START EXERCISE DATA

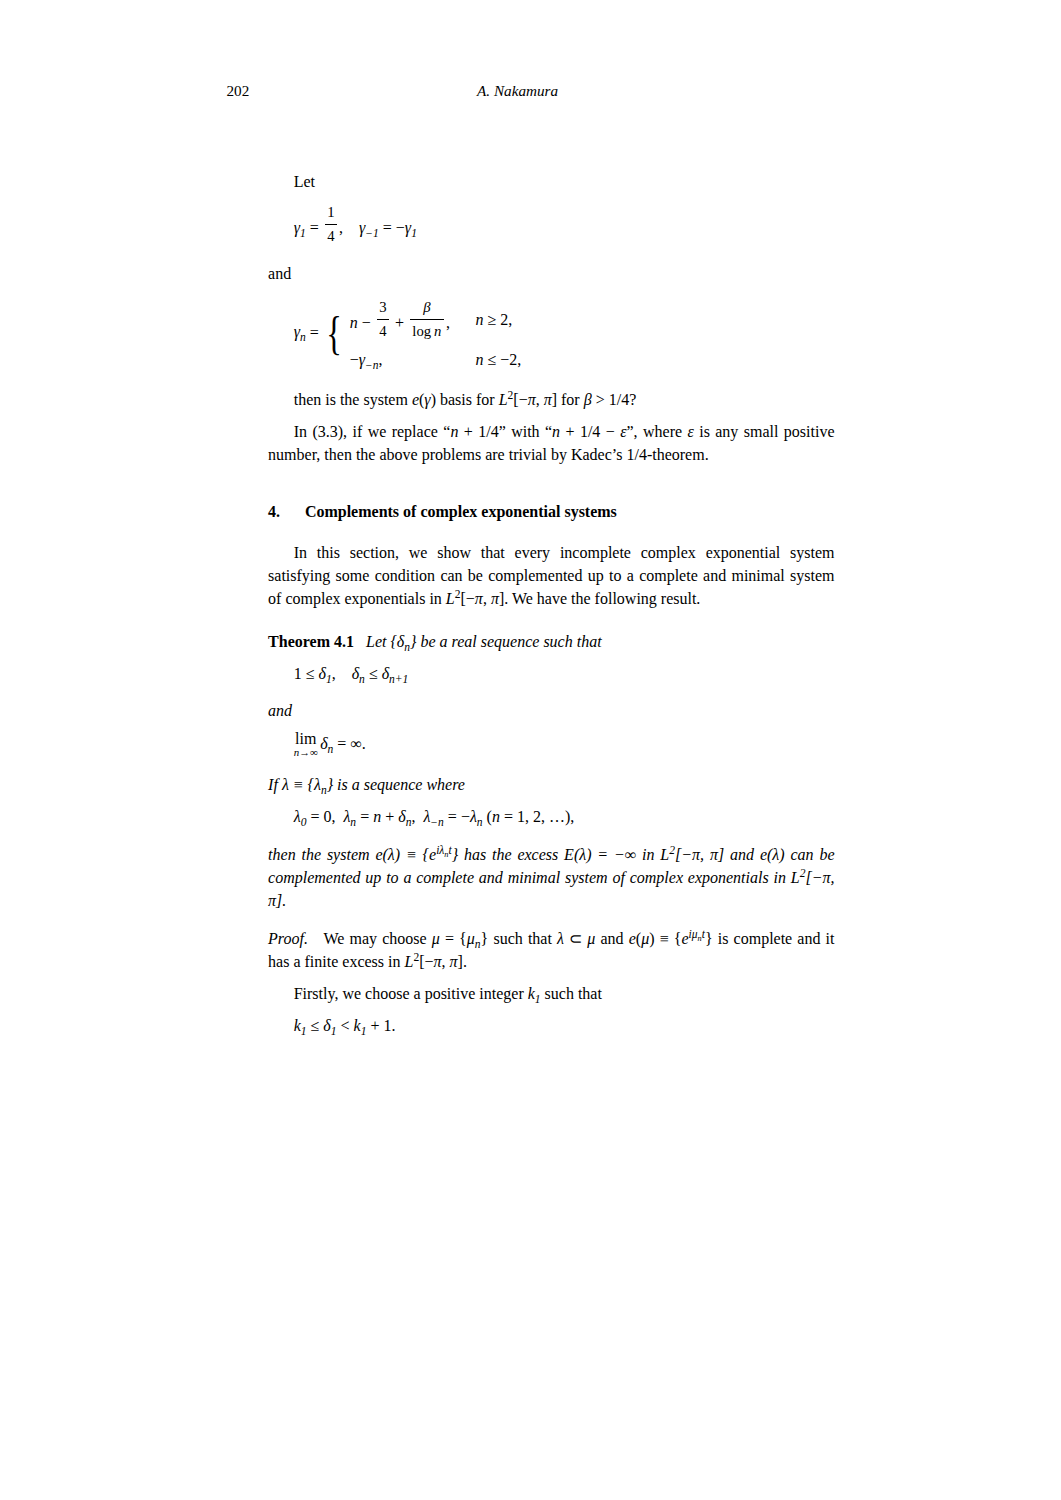202 A. Nakamura
Let
γ1 = 14, γ−1 = −γ1
and
γn = {
| n − 3 4 + β log n , | n ≥ 2, |
| − γ −n , | n ≤ −2, |
then is the system e(γ) basis for L2[−π, π] for β > 1/4?
In (3.3), if we replace “n + 1/4” with “n + 1/4 − ε”, where ε is any small positive number, then the above problems are trivial by Kadec’s 1/4-theorem.
4. Complements of complex exponential systems
In this section, we show that every incomplete complex exponential system satisfying some condition can be complemented up to a complete and minimal system of complex exponentials in L2[−π, π]. We have the following result.
Theorem 4.1 Let {δn} be a real sequence such that
1 ≤ δ1, δn ≤ δn+1
and
lim n→∞δn = ∞.
If λ ≡ {λn} is a sequence where
λ0 = 0, λn = n + δn, λ−n = −λn (n = 1, 2, …),
then the system e(λ) ≡ {eiλnt} has the excess E(λ) = −∞ in L2[−π, π] and e(λ) can be complemented up to a complete and minimal system of complex exponentials in L2[−π, π].
Proof. We may choose μ = {μn} such that λ ⊂ μ and e(μ) ≡ {eiμnt} is complete and it has a finite excess in L2[−π, π].
Firstly, we choose a positive integer k1 such that
k1 ≤ δ1 < k1 + 1.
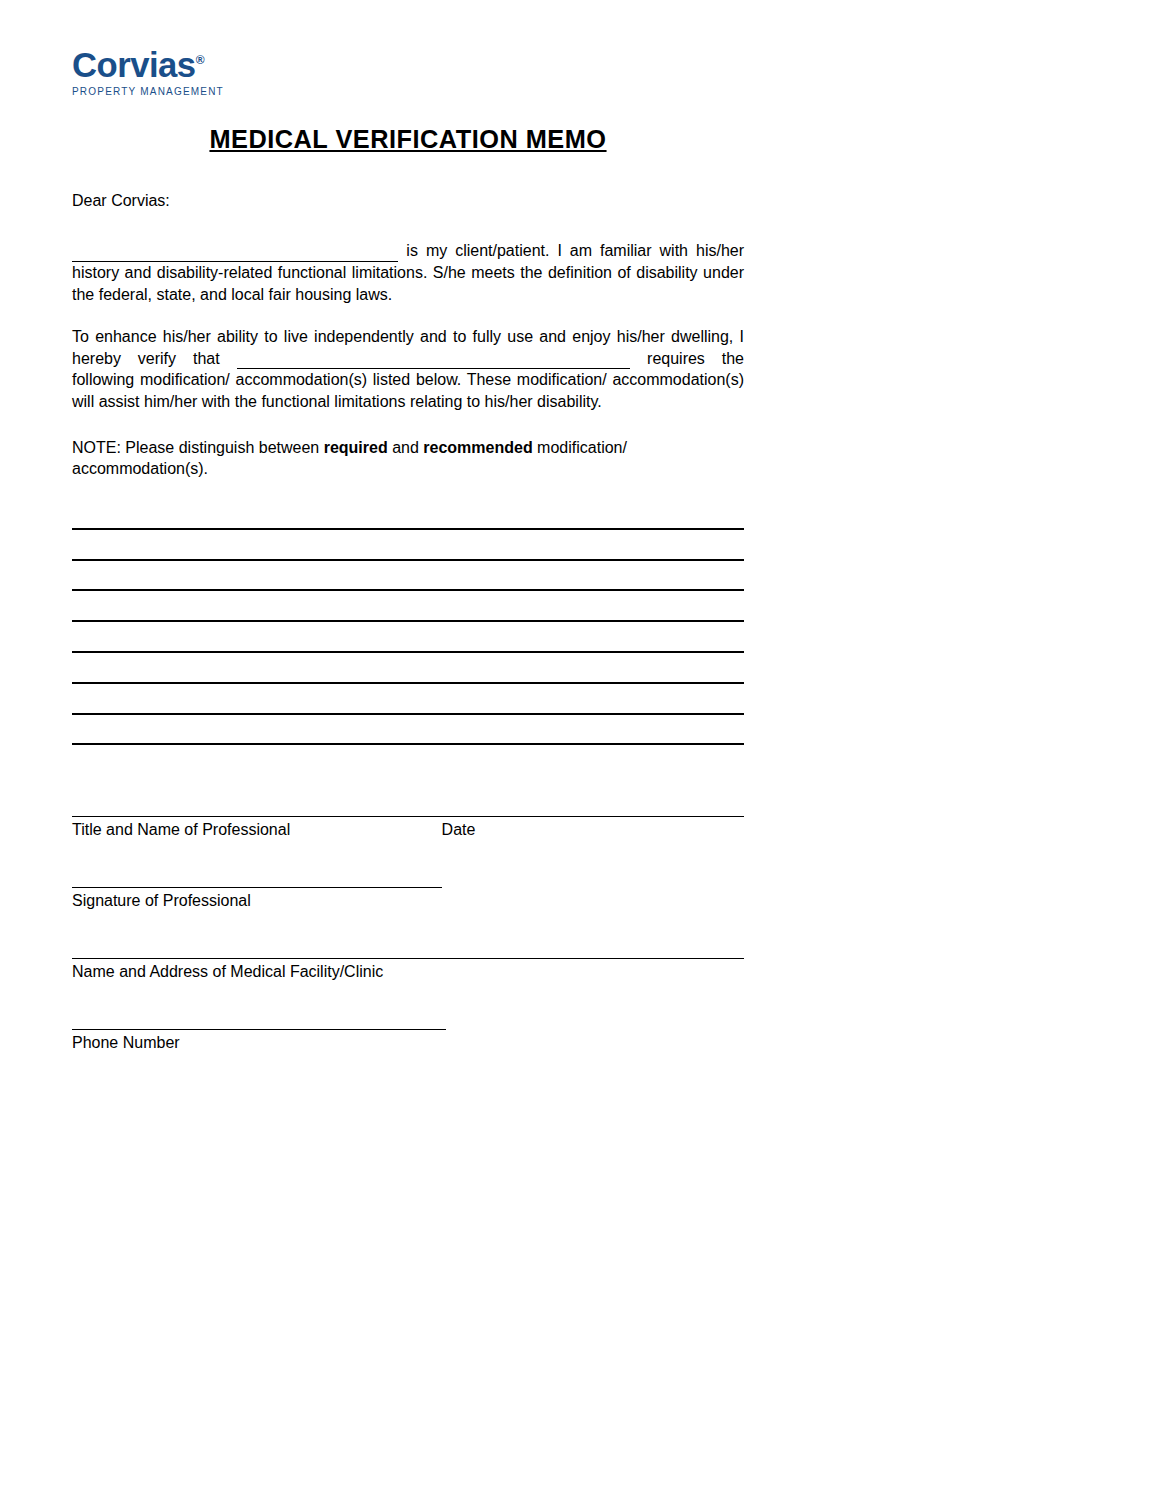Corvias®
PROPERTY MANAGEMENT
MEDICAL VERIFICATION MEMO
Dear Corvias:
is my client/patient. I am familiar with his/her history and disability-related functional limitations. S/he meets the definition of disability under the federal, state, and local fair housing laws.
To enhance his/her ability to live independently and to fully use and enjoy his/her dwelling, I hereby verify that requires the following modification/ accommodation(s) listed below. These modification/ accommodation(s) will assist him/her with the functional limitations relating to his/her disability.
NOTE: Please distinguish between required and recommended modification/ accommodation(s).
| Title and Name of Professional | Date |
| Signature of Professional | |
Name and Address of Medical Facility/Clinic
Phone Number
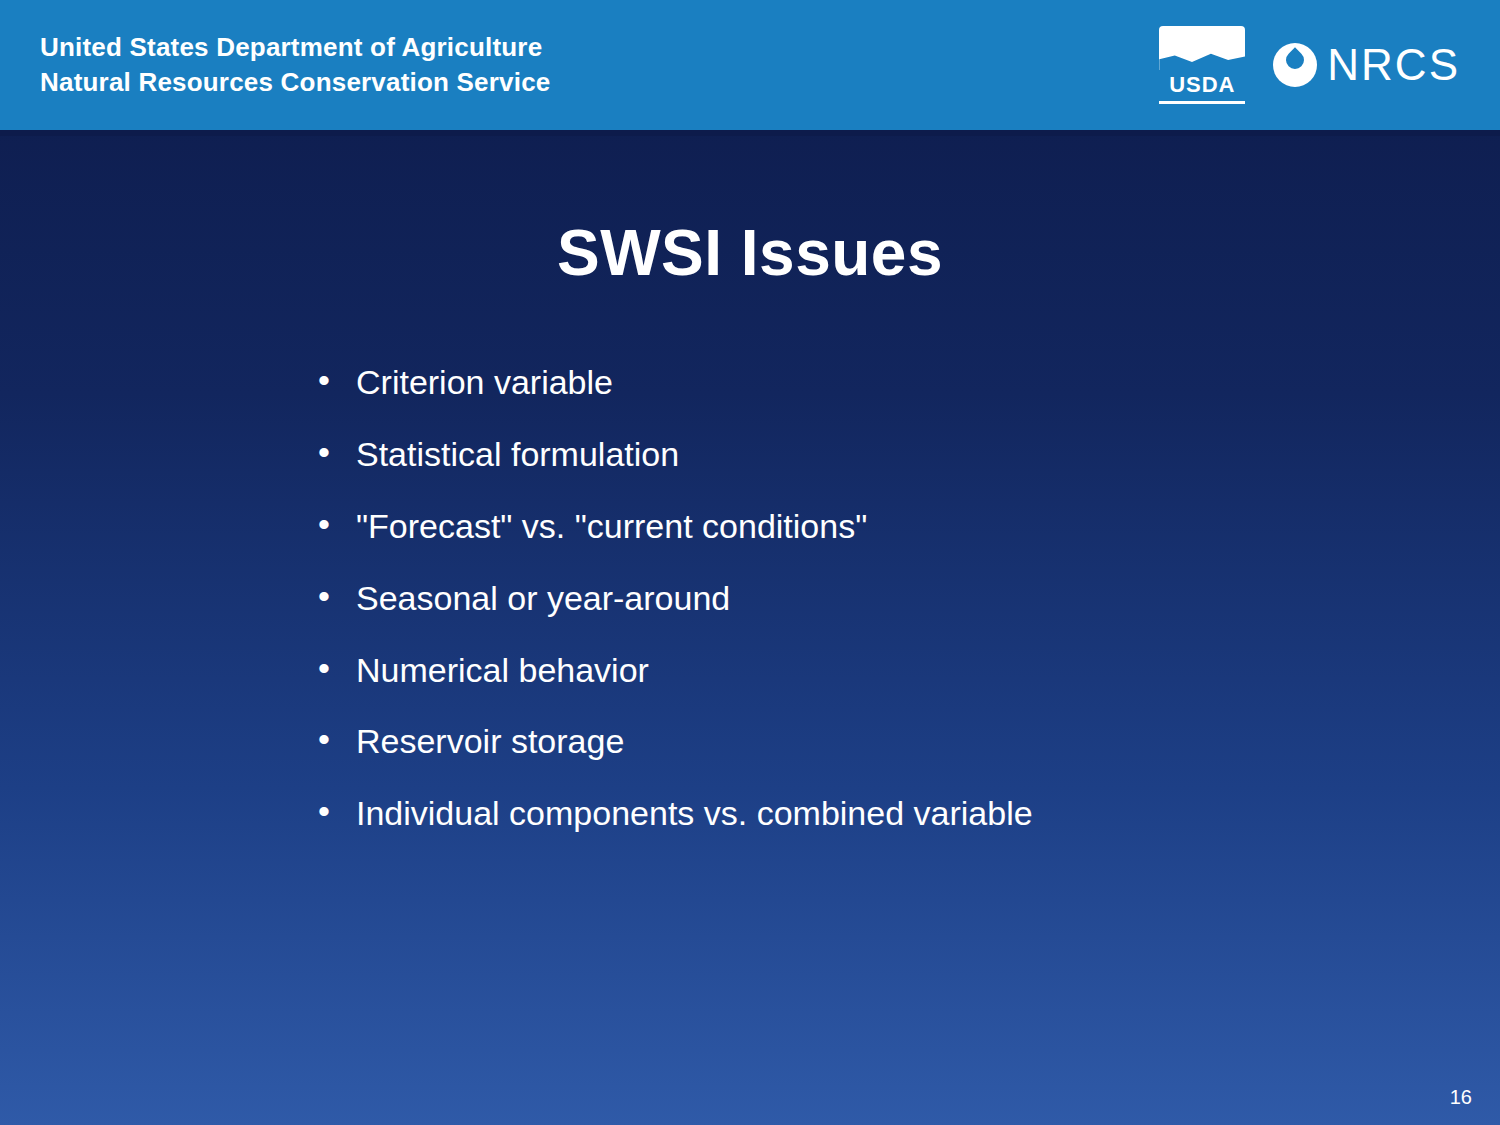United States Department of Agriculture
Natural Resources Conservation Service
USDA
NRCS
SWSI Issues
Criterion variable
Statistical formulation
"Forecast" vs. "current conditions"
Seasonal or year-around
Numerical behavior
Reservoir storage
Individual components vs. combined variable
16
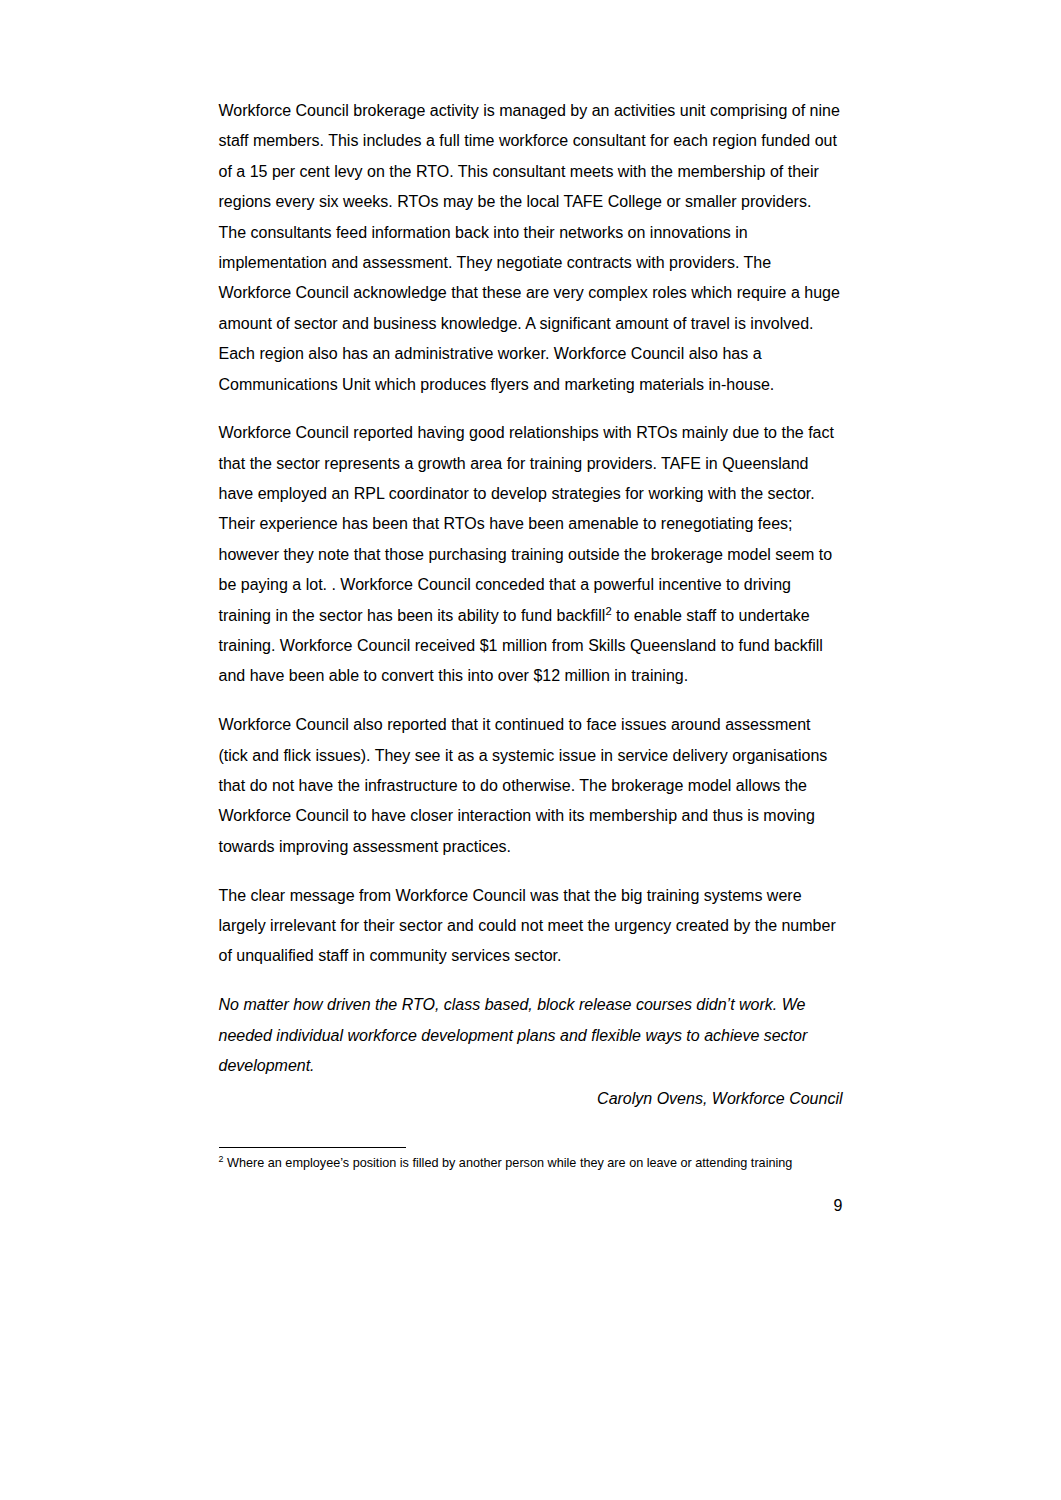Workforce Council brokerage activity is managed by an activities unit comprising of nine staff members. This includes a full time workforce consultant for each region funded out of a 15 per cent levy on the RTO. This consultant meets with the membership of their regions every six weeks. RTOs may be the local TAFE College or smaller providers. The consultants feed information back into their networks on innovations in implementation and assessment. They negotiate contracts with providers. The Workforce Council acknowledge that these are very complex roles which require a huge amount of sector and business knowledge. A significant amount of travel is involved. Each region also has an administrative worker. Workforce Council also has a Communications Unit which produces flyers and marketing materials in-house.
Workforce Council reported having good relationships with RTOs mainly due to the fact that the sector represents a growth area for training providers. TAFE in Queensland have employed an RPL coordinator to develop strategies for working with the sector. Their experience has been that RTOs have been amenable to renegotiating fees; however they note that those purchasing training outside the brokerage model seem to be paying a lot. . Workforce Council conceded that a powerful incentive to driving training in the sector has been its ability to fund backfill2 to enable staff to undertake training. Workforce Council received $1 million from Skills Queensland to fund backfill and have been able to convert this into over $12 million in training.
Workforce Council also reported that it continued to face issues around assessment (tick and flick issues). They see it as a systemic issue in service delivery organisations that do not have the infrastructure to do otherwise. The brokerage model allows the Workforce Council to have closer interaction with its membership and thus is moving towards improving assessment practices.
The clear message from Workforce Council was that the big training systems were largely irrelevant for their sector and could not meet the urgency created by the number of unqualified staff in community services sector.
No matter how driven the RTO, class based, block release courses didn’t work. We needed individual workforce development plans and flexible ways to achieve sector development.
Carolyn Ovens, Workforce Council
2 Where an employee’s position is filled by another person while they are on leave or attending training
9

END EXERCISE DATA

**EXERCISE DIRECTIONS**:
Search the data for the word "accommodation" and report how many lines include it, with the number alone.

**ANSWER SECTION**:
2